Effect of SiC nanoparticles addition on the microstructures and mechanical properties of ECAPed Mg9Al-1Si alloy

This study investigated the effects of 1 wt% SiC nanoparticles addition on the microstructures and mechanical properties of Mg9Al-1Si (wt%) alloy subjected to equal channel angular pressing (ECAP). Results showed that addition of SiC nanoparticles could refine matrix grain, Mg17Al12 and Mg2Si phase of as-cast alloy, but the Mg17Al12 phase still exhibited network structure and the morphology of Mg2Si phase was still Chinese-script type.
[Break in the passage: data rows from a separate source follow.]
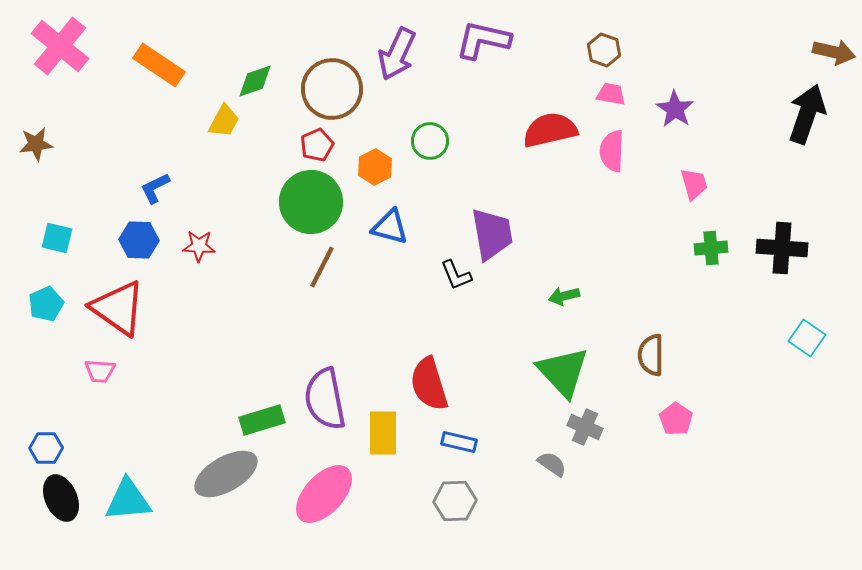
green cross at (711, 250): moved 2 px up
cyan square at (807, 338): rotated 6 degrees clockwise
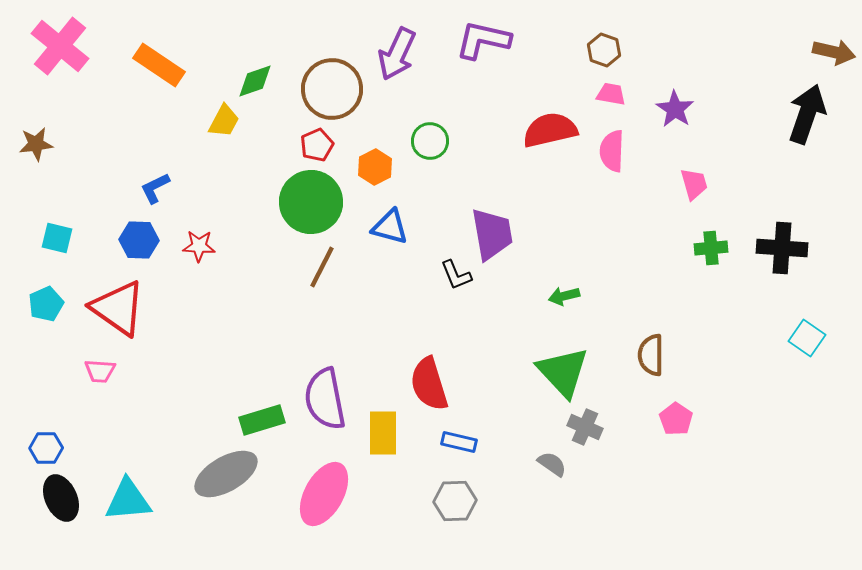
pink ellipse at (324, 494): rotated 14 degrees counterclockwise
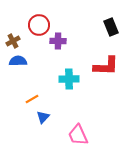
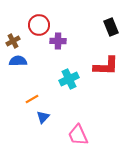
cyan cross: rotated 24 degrees counterclockwise
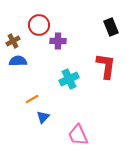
red L-shape: rotated 84 degrees counterclockwise
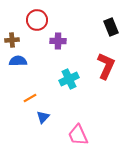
red circle: moved 2 px left, 5 px up
brown cross: moved 1 px left, 1 px up; rotated 24 degrees clockwise
red L-shape: rotated 16 degrees clockwise
orange line: moved 2 px left, 1 px up
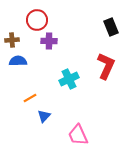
purple cross: moved 9 px left
blue triangle: moved 1 px right, 1 px up
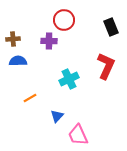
red circle: moved 27 px right
brown cross: moved 1 px right, 1 px up
blue triangle: moved 13 px right
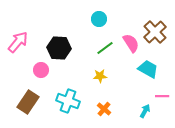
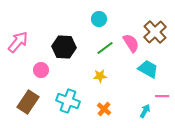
black hexagon: moved 5 px right, 1 px up
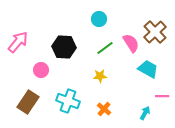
cyan arrow: moved 2 px down
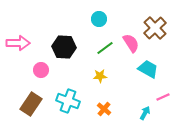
brown cross: moved 4 px up
pink arrow: moved 1 px down; rotated 50 degrees clockwise
pink line: moved 1 px right, 1 px down; rotated 24 degrees counterclockwise
brown rectangle: moved 3 px right, 2 px down
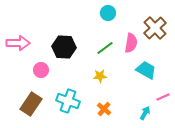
cyan circle: moved 9 px right, 6 px up
pink semicircle: rotated 42 degrees clockwise
cyan trapezoid: moved 2 px left, 1 px down
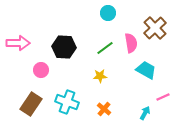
pink semicircle: rotated 18 degrees counterclockwise
cyan cross: moved 1 px left, 1 px down
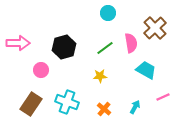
black hexagon: rotated 20 degrees counterclockwise
cyan arrow: moved 10 px left, 6 px up
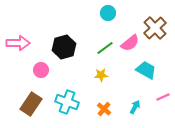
pink semicircle: moved 1 px left; rotated 60 degrees clockwise
yellow star: moved 1 px right, 1 px up
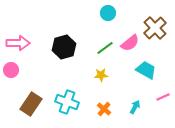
pink circle: moved 30 px left
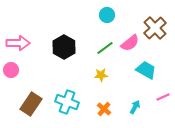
cyan circle: moved 1 px left, 2 px down
black hexagon: rotated 15 degrees counterclockwise
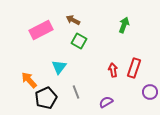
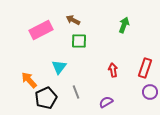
green square: rotated 28 degrees counterclockwise
red rectangle: moved 11 px right
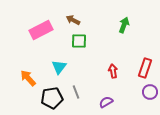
red arrow: moved 1 px down
orange arrow: moved 1 px left, 2 px up
black pentagon: moved 6 px right; rotated 15 degrees clockwise
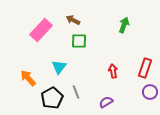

During the ECAP process, network Mg17Al12 and Chinese-script shaped Mg2Si phases were partially broken down into fine particles (similar to 10 mu m) and much finer particles (similar to 2 mu m) respectively. In particular, these Mg17Al12 and Mg2Si particles were uniform distribution in ECAPed Mg9Al-1Si-1SiC composite. The well-distributed particles and the existence of SiC nanoparticles could promote the formation of fine DRXed grains through enhanced grain boundary pinning. During tensile testing at room temperature, ECAPed Mg9Al-1Si-1SiC composite exhibit optimal mechanical properties, the ultimate tensile strength and elongation to failure were reached to 255 MPa and 7.9%, respectively. Furthermore, at elevated temperature of 150 degrees C, the tensile strength and elongation to failure were considerably increased compared to an ECAPed, SiC-free Mg9Al-1Si alloy.